Un tout petit article au sein d’un vaste texte, mais un tout petit article qui change tout. Enfin… beaucoup de choses !
La loi n° 2026-534 du 25 juin 2026 relative à la lutte contre les fraudes sociales et fiscales, dite « loi Fraudes », a été promulguée avec un article 95 qui intéresse directement les maîtres d’ouvrages publics comme privés.
Cet article prévoit deux choses.
Commençons par la seconde, car c’est la bonne nouvelle : la modification prévue n’entrera en vigueur qu’à une date fixée par décret (pas encore paru) ou à défaut le 25 décembre 2026.
Aussi et surtout, l’article 95 prévoit l’introduction d’un nouvel article dans le code du travail.
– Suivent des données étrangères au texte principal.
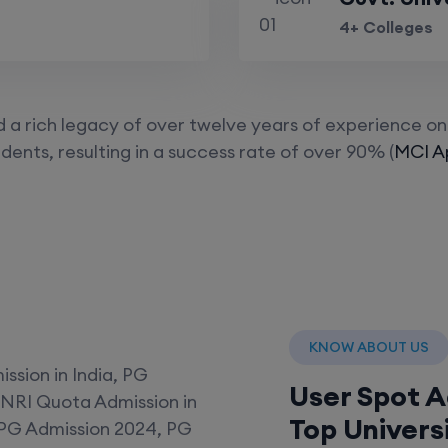
4+ Colleges
a rich legacy of over twelve years of experience on 
dents, resulting in a success rate of over 90% (
MCI Ap
KNOW ABOUT US
User Spot 
Top Univers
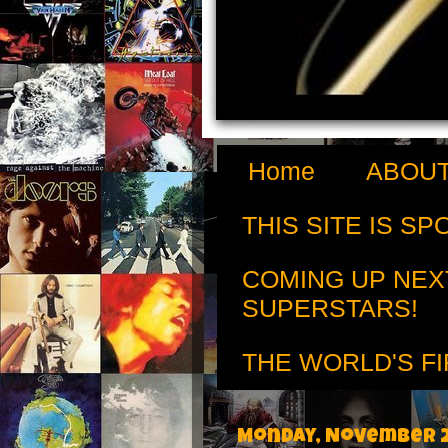
Home
ABOUT
THIS SITE IS S
COMING UP NEX
SUPERSTARS!
THE WORLD'S FI
Monday, November 2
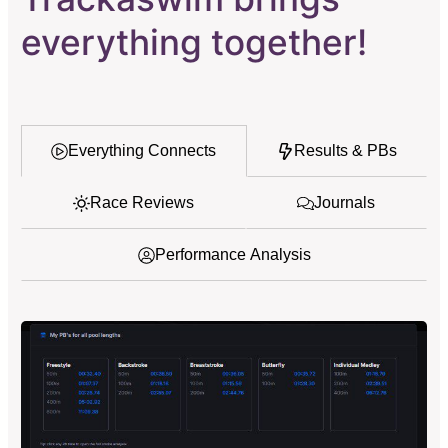
everything together!
Everything Connects
Results & PBs
Race Reviews
Journals
Performance Analysis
D’après le futur nouvel article L. 8222-1-1 de ce code, le donneur d’odres (= maître d’ouvrage) devra contrôler, au début du chantier et pendant son exécution, la régularité fiscale et sociale de son cocontractant direct et indirect, c’est à dire de tous les sous-traitants appelés à intervenir.
- Le sous-traitant doit bien entendu avoir été agréé en application de la loi sous-traitance ou de l’article L. 2193-4 du code de la commande publique.
- Et le contrat de sous-traitance devra comporter un montant minimal, qu’il est raisonnable d’imaginer fixé à 5000€ HT même si aucune certitude n’existe tant que le pouvoir décrétal n’est pas intervenu.
Concrètement cela signifie que la charge du maître d’ouvrage en matière de surveillance du chantier sera décuplée…
Cette nouvelle disposition vise clairement à faire échec à la jurisprudence de la Cour de cassation qui avait jugé l’année dernière que le principe de l’effet relatif des contrats faisait obstacle à ce que le maître d’ouvrage soit reconnu débiteur d’une obligation de vigilance à l’égard des sous-traitants (Cass. Civ. 2ᵉ, 4 sept. 2025, n° 23-14.121).